What the exercise asks: Rewrite the rows starting at the line that contains "やったねたえちゃんポンミラが増えるよ" and ending at the line that contains "cam kết 100% sản", changing every "名無しさん" to "匿名さん" and keeping everything else the same. Leave the pictures out of your answer.

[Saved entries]
━━━━━━━━━━━━━━━━━━━━━━━━━━━━━━
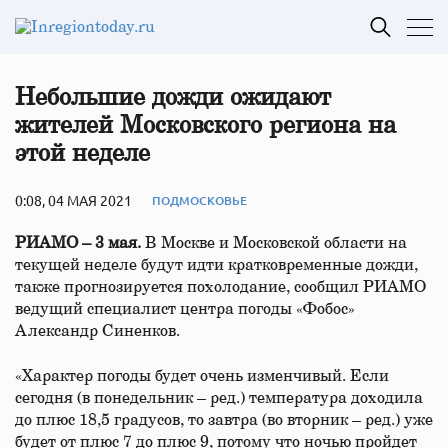
Небольшие дожди ожидают
жителей Московского региона на
этой неделе
0:08, 04 МАЯ 2021
ПОДМОСКОВЬЕ
РИАМО – 3 мая.
В Москве и Московской области на
текущей неделе будут идти кратковременные дожди,
также прогнозируется похолодание, сообщил РИАМО
ведущий специалист центра погоды «Фобос»
Александр Синенков.
«Характер погоды будет очень изменчивый. Если
сегодня (в понедельник – ред.) температура доходила
до плюс 18,5 градусов, то завтра (во вторник – ред.) уже
будет от плюс 7 до плюс 9, потому что ночью пройдет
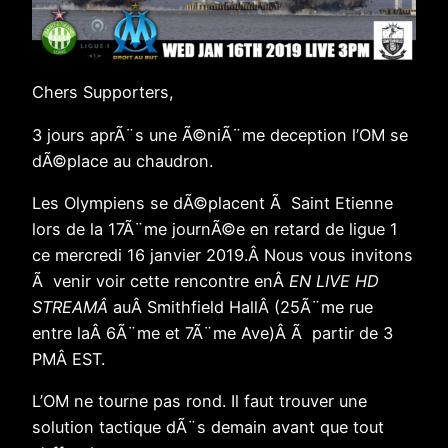
Chers Supporters,
3 jours aprÃ¨s une Ã©niÃ¨me deception l’OM se
dÃ©place au chaudron.
Les Olympiens se dÃ©placent Ã Saint Etienne
lors de la 17Ã¨me journÃ©e en retard de ligue 1
ce mercredi 16 janvier 2019.Â Nous vous invitons
Ã venir voir cette rencontre enÂ
EN LIVE HD
STREAMÂ
auÂ Smithfield HallÂ (25Ã¨me rue
entre laÂ 6Ã¨me et 7Ã¨me Ave)Â Ã partir de 3
PMÂ EST.
L’OM ne tourne pas rond. Il faut trouver une
solution tactique dÃ¨s demain avant que tout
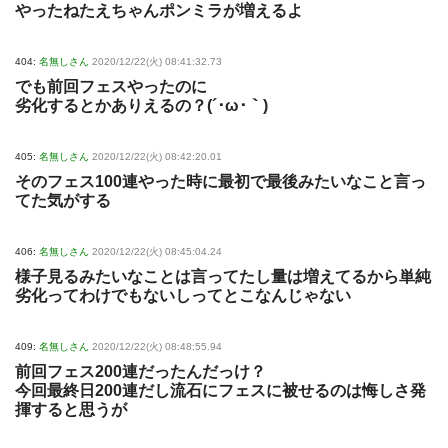
やったねたえちゃんポンミラが増えるよ
404:
名無しさん
2020/12/22(火) 08:41:32.73
でも前回フェスやったのに
劣化するとかありえるの？(´･ω･｀)
405:
名無しさん
2020/12/22(火) 08:42:20.01
そのフェス100連やった時に最初で最後みたいなこと言っ
てた気がする
406:
名無しさん
2020/12/22(火) 08:45:04.24
様子見るみたいなことは言ってたし量は増えてるから単純
劣化ってわけでもないしってとこなんじゃない
409:
名無しさん
2020/12/22(火) 08:48:55.94
前回フェス200連だったんだっけ？
今回最終日200連だし流石にフェスに被せるのは悔しさ発
揮すると思うが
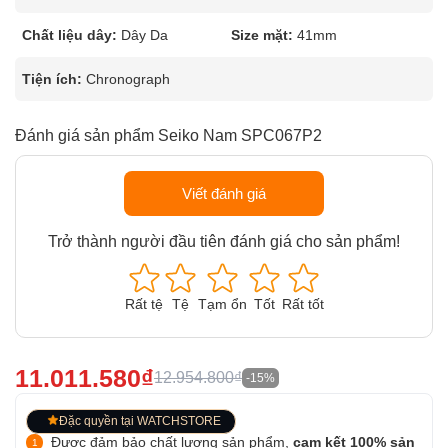
Chất liệu dây:
Dây Da
Size mặt:
41mm
Tiện ích:
Chronograph
Đánh giá sản phẩm Seiko Nam SPC067P2
Viết đánh giá
Trở thành người đầu tiên đánh giá cho sản phẩm!
Rất tệ
Tệ
Tạm ổn
Tốt
Rất tốt
11.011.580₫
12.954.800₫
-15%
Đặc quyền tại WATCHSTORE
Được đảm bảo chất lượng sản phẩm,
cam kết 100% sản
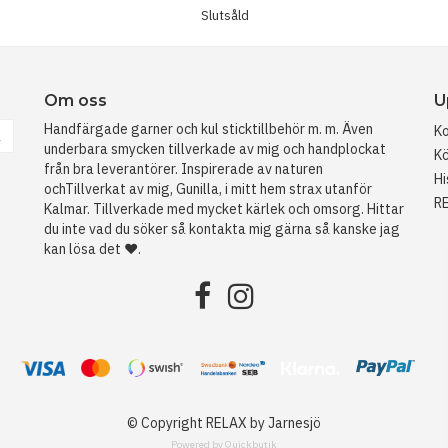
Slutsåld
Om oss
U
Handfärgade garner och kul sticktillbehör m. m. Även
Ko
a
underbara smycken tillverkade av mig och handplockat
Kö
från bra leverantörer. Inspirerade av naturen
Hi
ochTillverkat av mig, Gunilla, i mitt hem strax utanför
R
Kalmar. Tillverkade med mycket kärlek och omsorg. Hittar
du inte vad du söker så kontakta mig gärna så kanske jag
kan lösa det ❤️.
© Copyright RELAX by Jarnesjö
Powered by Quickbutik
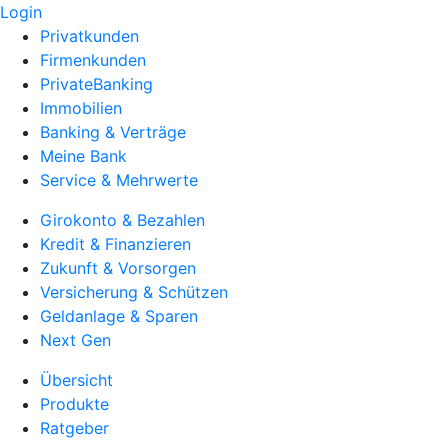
Login
Privatkunden
Firmenkunden
PrivateBanking
Immobilien
Banking & Verträge
Meine Bank
Service & Mehrwerte
Girokonto & Bezahlen
Kredit & Finanzieren
Zukunft & Vorsorgen
Versicherung & Schützen
Geldanlage & Sparen
Next Gen
Übersicht
Produkte
Ratgeber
━━━━━━━━━━━━━━━━━━━━━━━━━━━━━━
Response box:
やったねたえちゃんポンミラが増えるよ
404:
匿名さん
2020/12/22(火) 08:41:32.73
でも前回フェスやったのに
劣化するとかありえるの？(´･ω･｀)
405:
匿名さん
2020/12/22(火) 08:42:20.01
そのフェス100連やった時に最初で最後みたいなこと言っ
てた気がする
406:
匿名さん
2020/12/22(火) 08:45:04.24
様子見るみたいなことは言ってたし量は増えてるから単純
劣化ってわけでもないしってとこなんじゃない
409:
匿名さん
2020/12/22(火) 08:48:55.94
前回フェス200連だったんだっけ？
今回最終日200連だし流石にフェスに被せるのは悔しさ発
揮すると思うが
Chất liệu dây:
Dây Da
Size mặt:
41mm
Tiện ích:
Chronograph
Đánh giá sản phẩm Seiko Nam SPC067P2
Viết đánh giá
Trở thành người đầu tiên đánh giá cho sản phẩm!
Rất tệ
Tệ
Tạm ổn
Tốt
Rất tốt
11.011.580₫
12.954.800₫
-15%
Đặc quyền tại WATCHSTORE
Được đảm bảo chất lượng sản phẩm,
cam kết 100% sản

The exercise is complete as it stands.